### TEXT TO READ
──────────────────────────────

Rebuttal to Sid Miller from Nate Sheets

Rebuttal to Sid Miller from Nate Sheets

October 18, 2025

Sometimes races are black and white and easy to decide, but some require more thought and research — and prayer for wisdom and discernment. One of those that grassroots are debating is the race for Texas Agriculture Commissioner.  Both candidates (Sid Miller and Nate Sheets) were featured in an interview on our TTP@Home podcast, which we encourage you to watch here.  After the podcast aired, candidate Nate Sheets had more to say, and since we found it valid information (plus we knew we’d given him 11 minutes less air time) we’re sharing it with you below:

Thank you for taking the time to interview both Republican candidates for Texas Agriculture Commissioner. The Ag Commissioner’s office is one of the most powerful positions in state government. It oversees everything from school nutrition to consumer protection, from pesticide regulation to rural economic development. It touches every family, every farmer, and every community in Texas.
Sid Miller has held this job for ten years. He talks a good game when it comes to conservatism and spends plenty of time working the grassroots, but when it comes to his actual record in office, he’s all hat and no cattle.
Look, if it were just one headline, maybe folks could give him the benefit of the doubt that he could still be trusted to do the job. But this isn’t one headline. It’s thing after thing after thing—raising fees on farmers and ranchers, misusing public and campaign funds, utilizing DEI to advocate for political favors, asking a staffer to hide bags of marijuana and gummies from the DEA, hiring his consultant’s wife to a six-figure taxpayer funded job, slapping his own name and logo on taxpayer-funded gas pumps, and pocketing subsidies for himself — to name a few. At some point, you stop calling it controversy and start calling it what it is: corruption. This isn’t about politics—it’s about character and trust.
Miller wasn’t always a conservative darling. People forget that back in 2011, when now–Attorney General Ken Paxton challenged liberal House Speaker Joe Straus, Sid Miller didn’t stand with conservatives—he stood with Straus. Not only did he support him, he publicly defended and cheerleaded for him, dismissing legitimate grassroots concerns about Straus’s record. Miller was rewarded with a committee chairmanship for his loyalty.

──────────────────────────────

### STORED ROWS

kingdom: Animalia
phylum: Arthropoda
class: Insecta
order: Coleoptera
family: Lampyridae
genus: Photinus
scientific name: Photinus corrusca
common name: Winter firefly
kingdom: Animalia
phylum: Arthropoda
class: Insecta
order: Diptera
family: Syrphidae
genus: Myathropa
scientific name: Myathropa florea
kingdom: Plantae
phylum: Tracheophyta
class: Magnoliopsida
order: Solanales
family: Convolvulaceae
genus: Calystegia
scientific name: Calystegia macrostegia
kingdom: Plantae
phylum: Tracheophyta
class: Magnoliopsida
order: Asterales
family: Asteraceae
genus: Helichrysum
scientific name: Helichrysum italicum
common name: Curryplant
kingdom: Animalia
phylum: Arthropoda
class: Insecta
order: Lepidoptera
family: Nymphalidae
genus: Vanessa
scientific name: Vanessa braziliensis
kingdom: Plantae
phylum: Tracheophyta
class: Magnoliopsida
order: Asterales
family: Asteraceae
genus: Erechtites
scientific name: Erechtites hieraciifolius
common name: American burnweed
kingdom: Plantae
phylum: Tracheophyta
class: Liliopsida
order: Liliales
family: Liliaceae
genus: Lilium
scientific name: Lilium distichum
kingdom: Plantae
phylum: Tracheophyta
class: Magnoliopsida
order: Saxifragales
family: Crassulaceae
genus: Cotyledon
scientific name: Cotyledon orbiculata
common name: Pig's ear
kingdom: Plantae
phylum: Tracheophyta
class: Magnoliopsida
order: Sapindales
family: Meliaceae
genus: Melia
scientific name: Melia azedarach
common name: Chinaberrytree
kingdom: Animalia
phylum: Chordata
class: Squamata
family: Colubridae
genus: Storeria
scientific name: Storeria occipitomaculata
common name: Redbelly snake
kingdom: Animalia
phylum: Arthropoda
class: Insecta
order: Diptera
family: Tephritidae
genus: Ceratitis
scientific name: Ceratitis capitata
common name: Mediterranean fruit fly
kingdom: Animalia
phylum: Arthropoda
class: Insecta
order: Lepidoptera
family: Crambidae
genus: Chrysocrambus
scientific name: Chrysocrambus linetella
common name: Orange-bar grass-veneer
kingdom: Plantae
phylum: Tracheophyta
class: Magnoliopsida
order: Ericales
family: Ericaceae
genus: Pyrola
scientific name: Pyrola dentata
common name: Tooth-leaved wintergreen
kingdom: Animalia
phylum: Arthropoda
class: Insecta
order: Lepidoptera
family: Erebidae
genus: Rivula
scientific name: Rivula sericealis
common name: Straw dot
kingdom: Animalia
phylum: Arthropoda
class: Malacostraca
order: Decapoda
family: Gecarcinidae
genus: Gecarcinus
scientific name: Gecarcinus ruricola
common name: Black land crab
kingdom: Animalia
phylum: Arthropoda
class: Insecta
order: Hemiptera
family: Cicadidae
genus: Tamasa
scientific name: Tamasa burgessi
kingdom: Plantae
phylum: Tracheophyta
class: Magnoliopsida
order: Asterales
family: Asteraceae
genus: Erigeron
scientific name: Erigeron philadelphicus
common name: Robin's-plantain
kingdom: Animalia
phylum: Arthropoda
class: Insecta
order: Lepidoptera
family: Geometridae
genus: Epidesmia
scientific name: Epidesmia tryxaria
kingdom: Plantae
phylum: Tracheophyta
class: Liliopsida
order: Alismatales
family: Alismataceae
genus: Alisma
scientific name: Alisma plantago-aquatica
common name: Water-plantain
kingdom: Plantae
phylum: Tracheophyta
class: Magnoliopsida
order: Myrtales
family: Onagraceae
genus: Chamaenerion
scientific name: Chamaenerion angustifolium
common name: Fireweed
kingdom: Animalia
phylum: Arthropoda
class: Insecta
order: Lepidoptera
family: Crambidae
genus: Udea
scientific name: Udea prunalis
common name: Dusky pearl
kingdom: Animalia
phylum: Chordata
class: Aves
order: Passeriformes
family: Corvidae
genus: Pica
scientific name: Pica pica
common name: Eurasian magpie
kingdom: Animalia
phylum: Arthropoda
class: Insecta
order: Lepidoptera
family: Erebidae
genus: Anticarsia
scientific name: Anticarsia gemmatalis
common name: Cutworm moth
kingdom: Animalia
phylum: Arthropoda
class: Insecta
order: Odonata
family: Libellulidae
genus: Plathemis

──────────────────────────────

### EXERCISES TO COMPLETE
(a) From the rebuttal, print the passage from "Thank you for" to "and no cattle.".
(b) According to the rebuttal, how many years has Sid Miller held the Agriculture Commissioner job?
(c) Shorten the rebuttal's paragraph that begins "Miller wasn't always a conservative darling" while keeping its main facts.
Work only from the rebuttal text and ignore the items.

### RESPONSES FOR EACH TASK
(a)
Thank you for taking the time to interview both Republican candidates for Texas Agriculture Commissioner. The Ag Commissioner’s office is one of the most powerful positions in state government. It oversees everything from school nutrition to consumer protection, from pesticide regulation to rural economic development. It touches every family, every farmer, and every community in Texas.
Sid Miller has held this job for ten years. He talks a good game when it comes to conservatism and spends plenty of time working the grassroots, but when it comes to his actual record in office, he’s all hat and no cattle.

(b) Ten years.

(c) In 2011, when Ken Paxton (now Attorney General) challenged liberal House Speaker Joe Straus, Sid Miller backed Straus over conservatives. He publicly defended Straus and dismissed grassroots concerns about Straus's record. He was rewarded with a committee chairmanship.